I've had bean and pea seeds remain viable over a couple of years in the (hot) apartment; not sure if the lack of humidity here has helped or not (maybe being in the rum cupboard did, though).

Especially being that it's May already, you may look at picking up some starter plants from a nursery.   Not necessary for the onions and carrots, but plants like tomatoes and peppers usually benefit from the jump start.  Radishes and peas are worth a try for easy-to-grow, quick-to-harvest crops. 

I've started some tropical seeds in a bag of soil on top of the modem, but shouldn't be necessary for veg.
WWDDD?

Opsa

Mine is a cottage garden of flowers and herbs, but I have been seriously considering veg as well, since things have become so horribly expensive at the grocery.

Last night on the news I heard that one reason for the rise in food costs is that corn is now being used as fuel and is therefore at a premium, and we use corn and corn syrup and corn starch in almost all of our food processing. Another reason is the cost of trucking things around with the fuel rates up. We can't seem to win!

I may do a small salad garden and move on to the winter veg as I get used to the care and temperament of vegetables. Aggie's right that around here it's too late to start most of them by seed, but I could get started plants. Hmm...

Black Bart

Who's your gardening hero? Mine's Alan Titchmarsh - great name and he's always there (on TV) when you need him.
She was only the Lighthouse Keeper's daughter, but she never went out at night

Opsa

Oh, I love Alan T.!

Mine are Cassandra Danz (who wrote "Mrs. Greenthumbs"- the book that made me get out and garden) and Henry Mitchell, who wrote a terrific gardening column in the Washington Post called "Earthman", which was later compiled into a wonderful book called "The Essential Earthman" (I think).
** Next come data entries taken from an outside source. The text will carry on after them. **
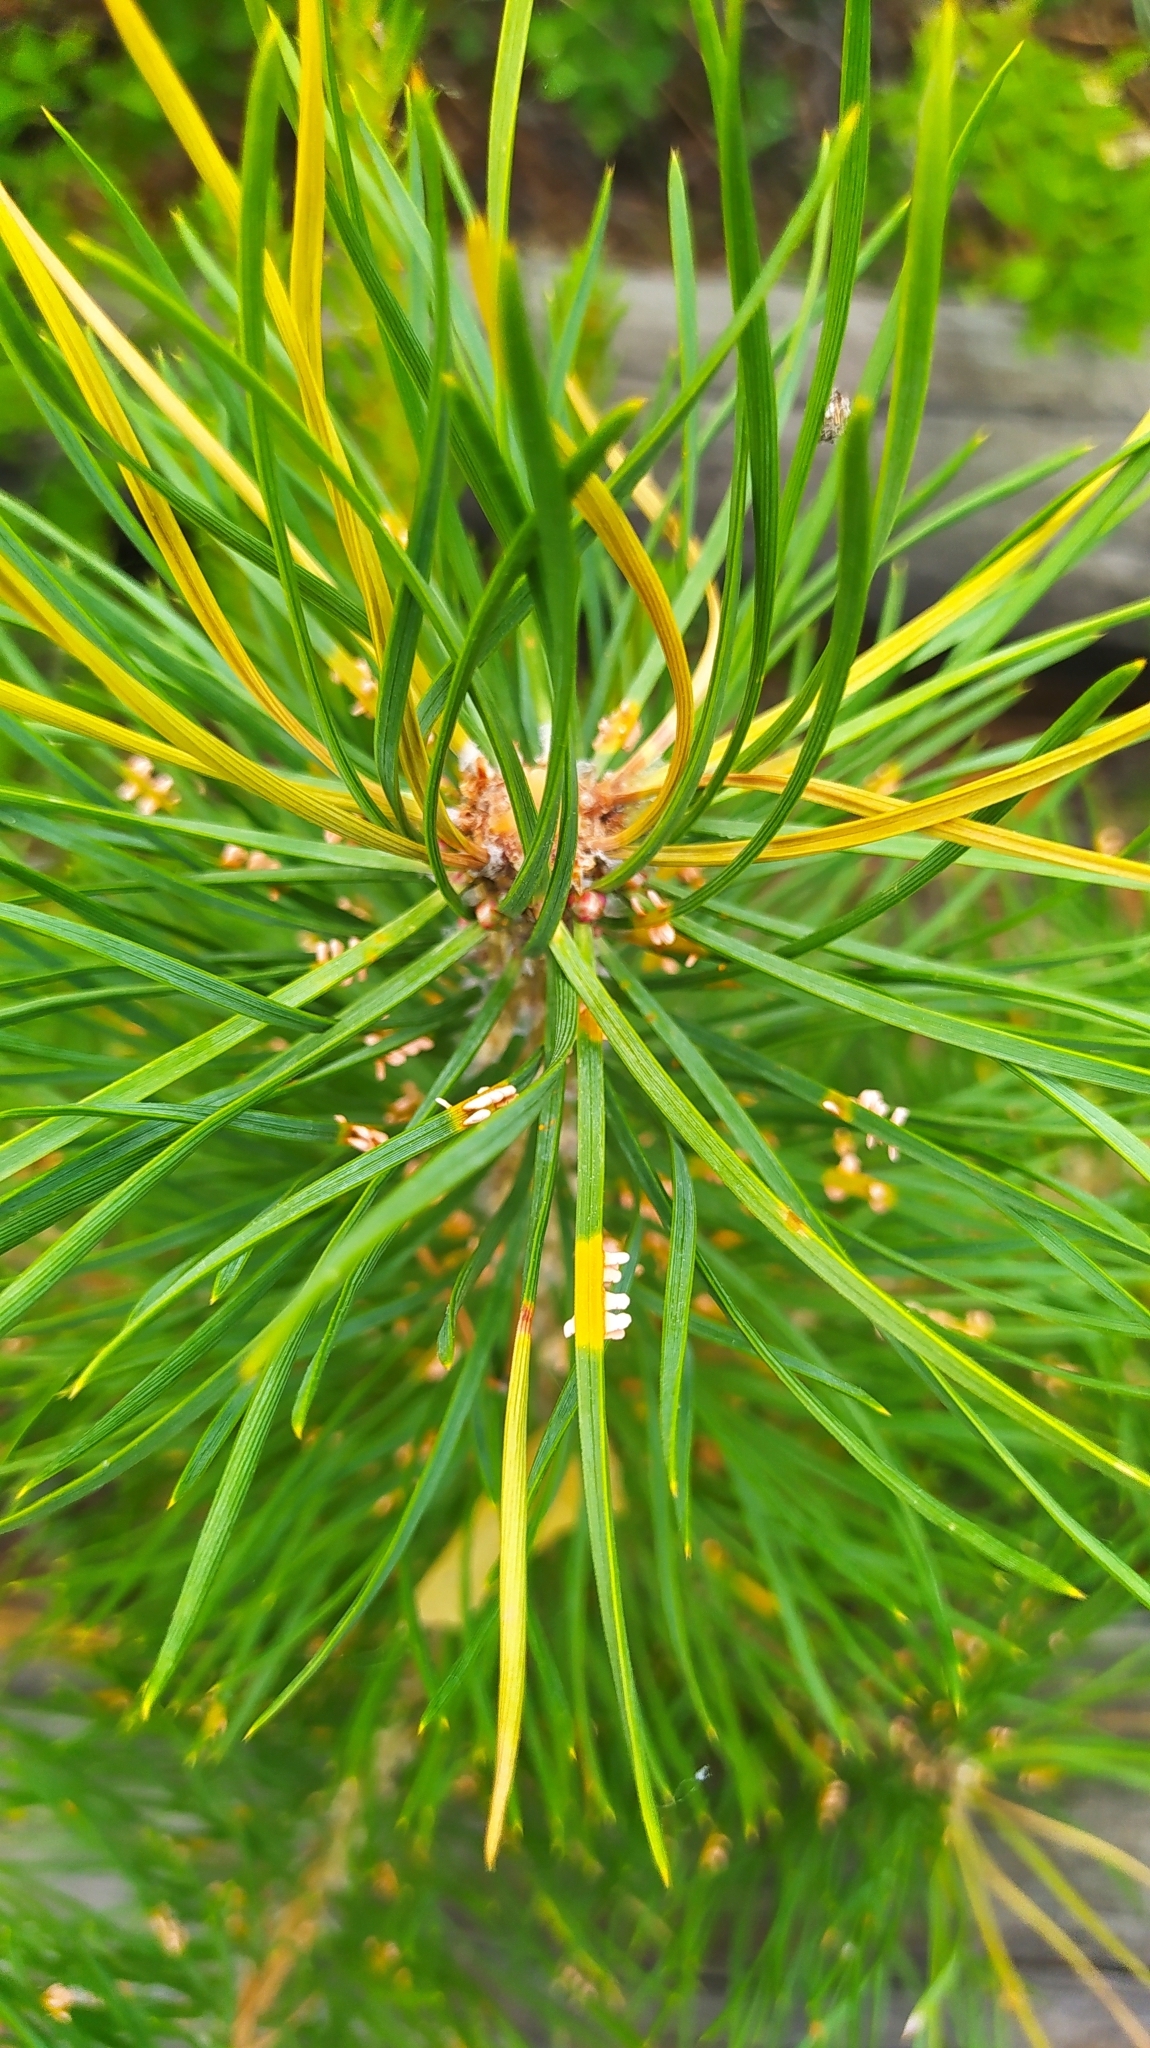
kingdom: Plantae
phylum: Tracheophyta
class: Pinopsida
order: Pinales
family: Pinaceae
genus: Pinus
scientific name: Pinus sylvestris
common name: Scots pine
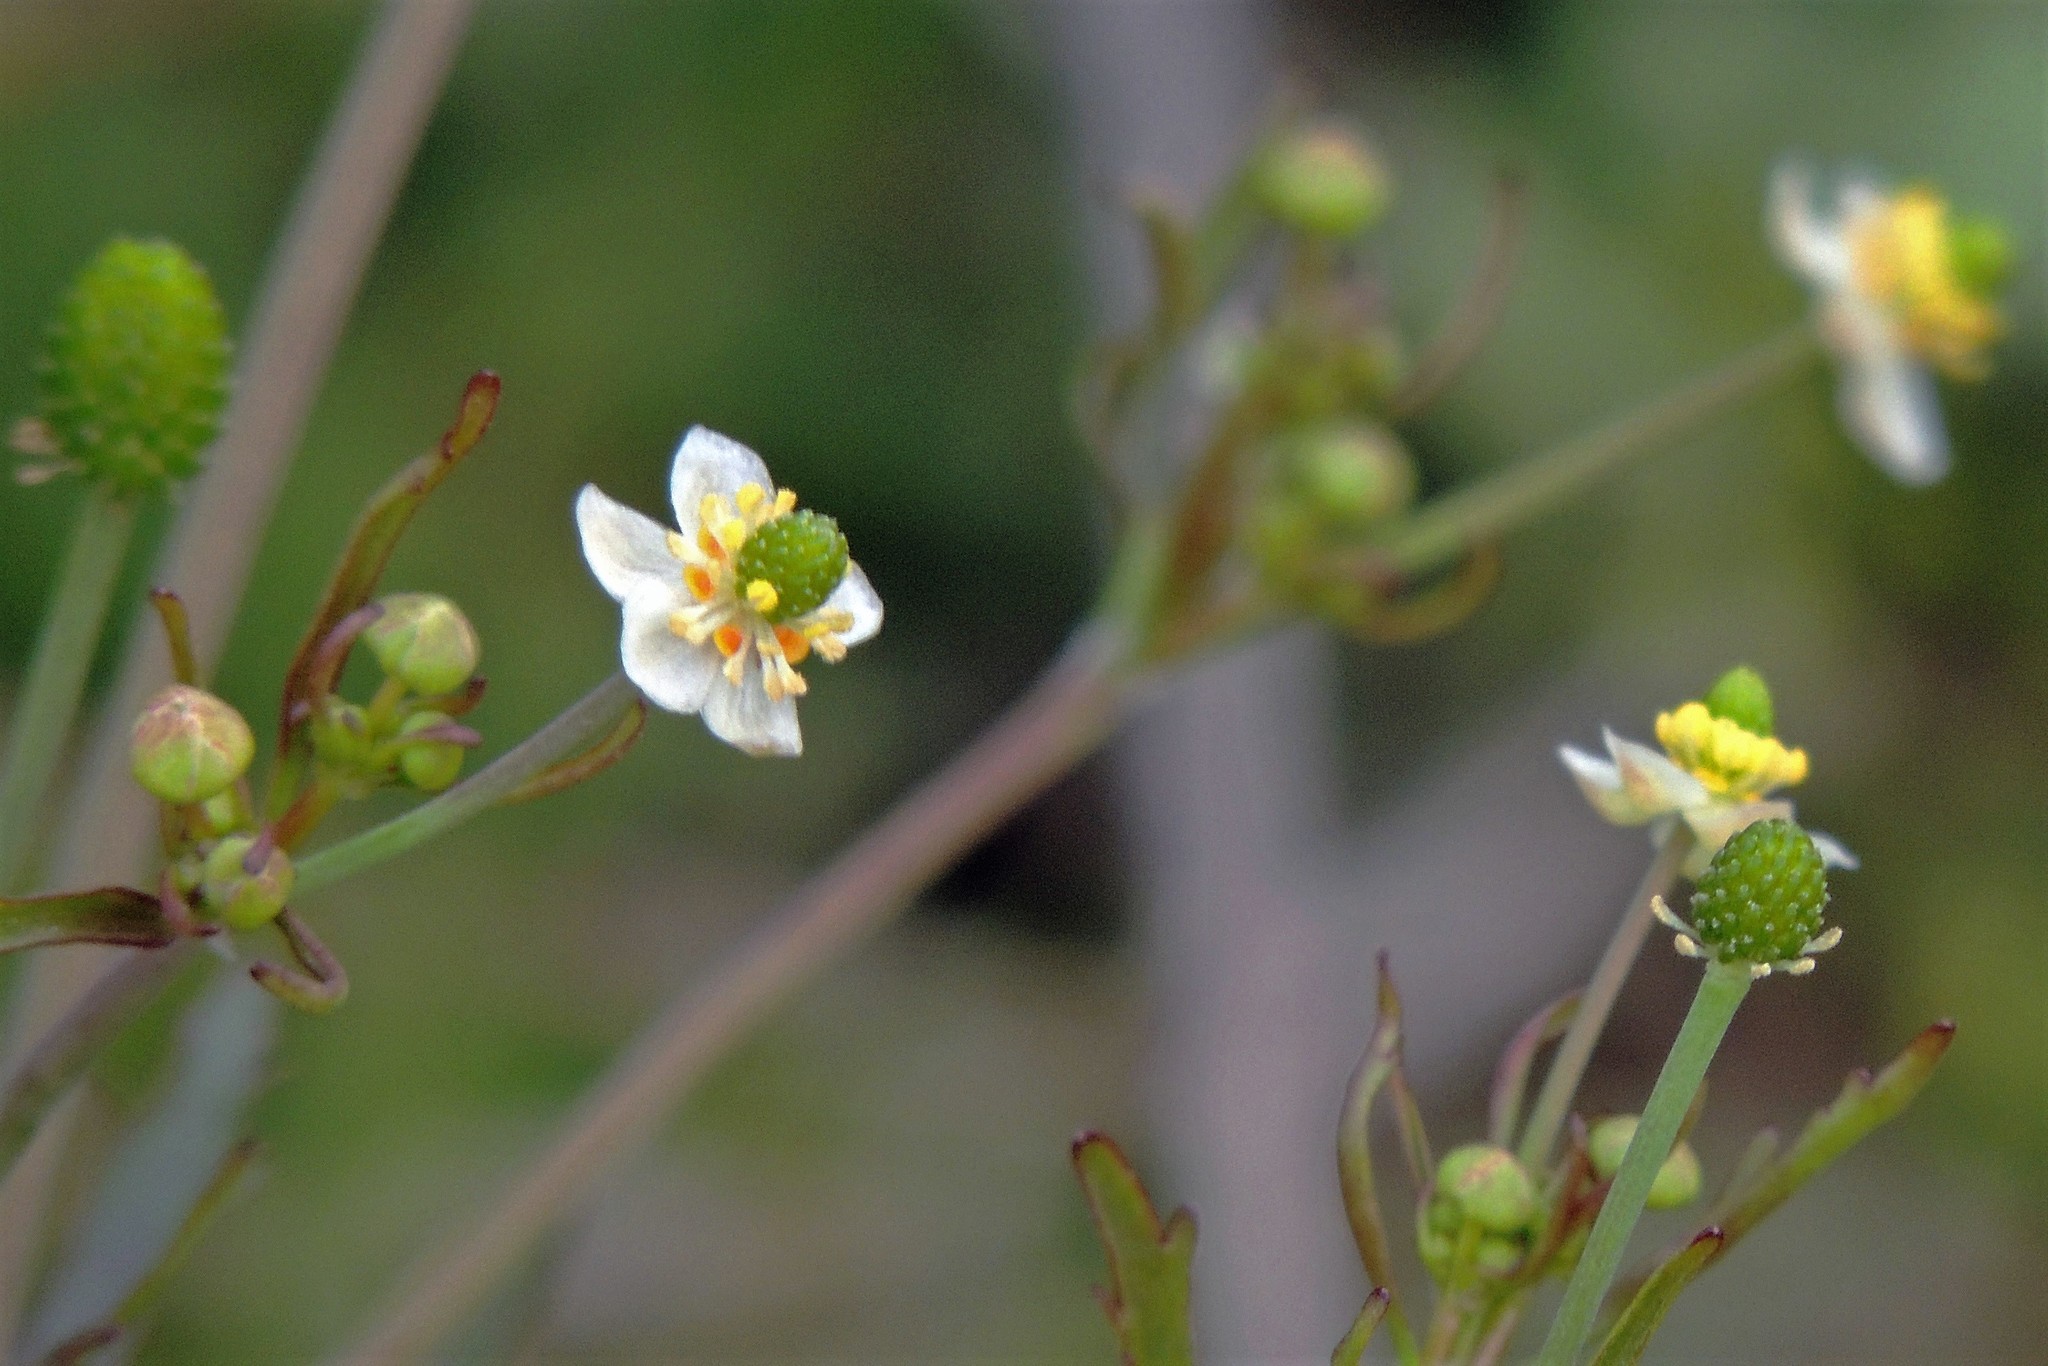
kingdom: Plantae
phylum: Tracheophyta
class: Magnoliopsida
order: Ranunculales
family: Ranunculaceae
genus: Ranunculus
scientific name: Ranunculus apiifolius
Both of these writers are dead now.  :'( But their inspiring words ring on!

Black Bart

We've got the proper English weather back now, after a period when the climate looked more like the South of France.  This means the war with the Slugs and Snails has commenced.  So far it's Slugs and Snails 5, me 2 (I'm coring at number of plants eaten v number of pots of varmints caught).
She was only the Lighthouse Keeper's daughter, but she never went out at night

Opsa

What do you do for (or rather- against) the slugs? A friend of mine used to put out jar-tops full of beer. The slugs would drink themselves to death. I don't know whether that's a humanitarian way of doing them in or not.

But they can't have any of my "Black Toad"!

Black Bart

I think you have eloquently pointed out the flaw in this method.  One gets near the end of the bottle of beer and one thinks: Stuff the plants, I'm finishing this off!

Slugs and Snails just need to be re-trained to eat Weeds instead of valuable plants and veg.  I am surprised nobody has attempted this yet. 
She was only the Lighthouse Keeper's daughter, but she never went out at night

Opsa

Do you think we could fool them into thinking the weeds are beer?

Maybe we could paste little beer labels on the weeds or something. Sounds a bit labor-intensive, but after a few beers it could become rather fascinating.